A jeep picked us up at 7.00am and we headed down to the river to catch a canoe over to the park. We held a Chinese parliament last night about whether we should do a jeep safari or canyoning and the safari got the majority vote.
The jeep was open sided and open topped which meant that we could stand up if we wanted a leg stretch and hang onto the handrails.
Initially the landscape is grasses which grow to considerable heights. As the land rises and the ground gets drier it gave way to Sal forest. We saw lots of different deer, wild boar, large monitor lizards, birds of many colours and had a close encounter with a very warty Rhino.

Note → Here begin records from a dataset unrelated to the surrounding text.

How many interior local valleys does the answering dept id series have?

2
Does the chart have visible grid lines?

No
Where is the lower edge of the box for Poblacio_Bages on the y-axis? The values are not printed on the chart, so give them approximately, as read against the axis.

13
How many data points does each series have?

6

We didn't see a tiger, although we saw many fresh footprints and our guide gave us a leaf to smell the territorial marking (think strong ammonia).

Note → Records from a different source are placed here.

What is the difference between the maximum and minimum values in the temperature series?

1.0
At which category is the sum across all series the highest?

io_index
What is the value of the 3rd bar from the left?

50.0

We had plenty of shade and breeze during the first 2-3 hours. Mid morning we stopped at a Gharial crocodile conservation area for breeding and reintroduction. Amazing adapted creatures with a very long and thin mouth with 154 interlocking teeth, perfect for nabbing a juicy fish supper.

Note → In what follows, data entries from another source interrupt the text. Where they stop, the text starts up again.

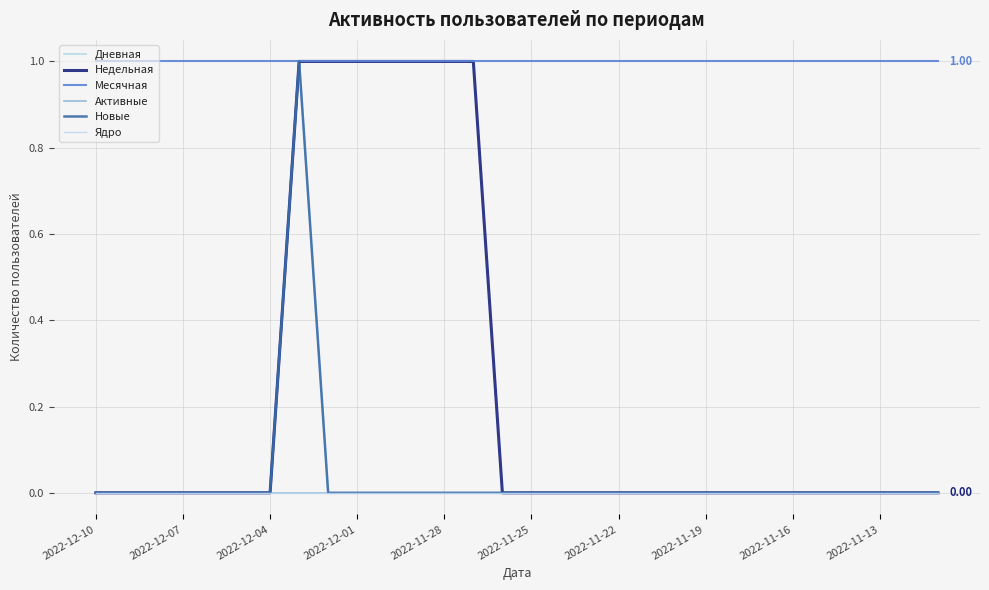

Does the chart have visible grid lines?

Yes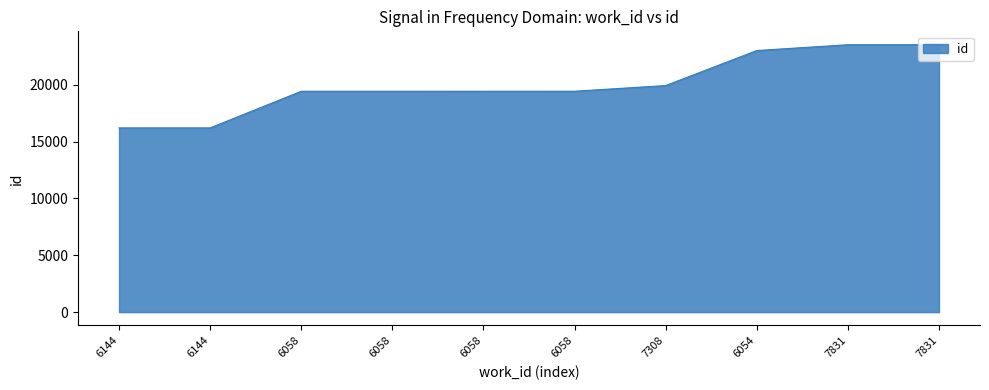

Which has a higher value, 6058 or 7831?

7831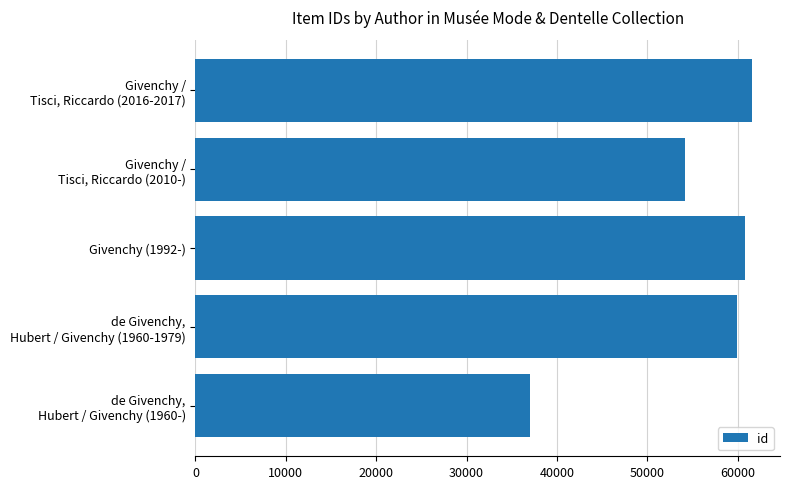

What is the greatest value displayed?

61589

There was also a turtle breeding
and vulture breeding programme and the government have committed to doubling the 120 tiger population. It appears that the malaria eradication programme of the 1950's led to massive deforestation and a mass migration of hill people into the very sparsely populated terai environment. This has been the cause of the collapse in animal numbers.
The sun breeches the clouds as we left the conservation area and the temperature jumped up as we made our way back to the river crossing.
We lunched in the same local restaurant as yesterday. Tom managed to knock over two bowls of yoghurt, check out that table cloth!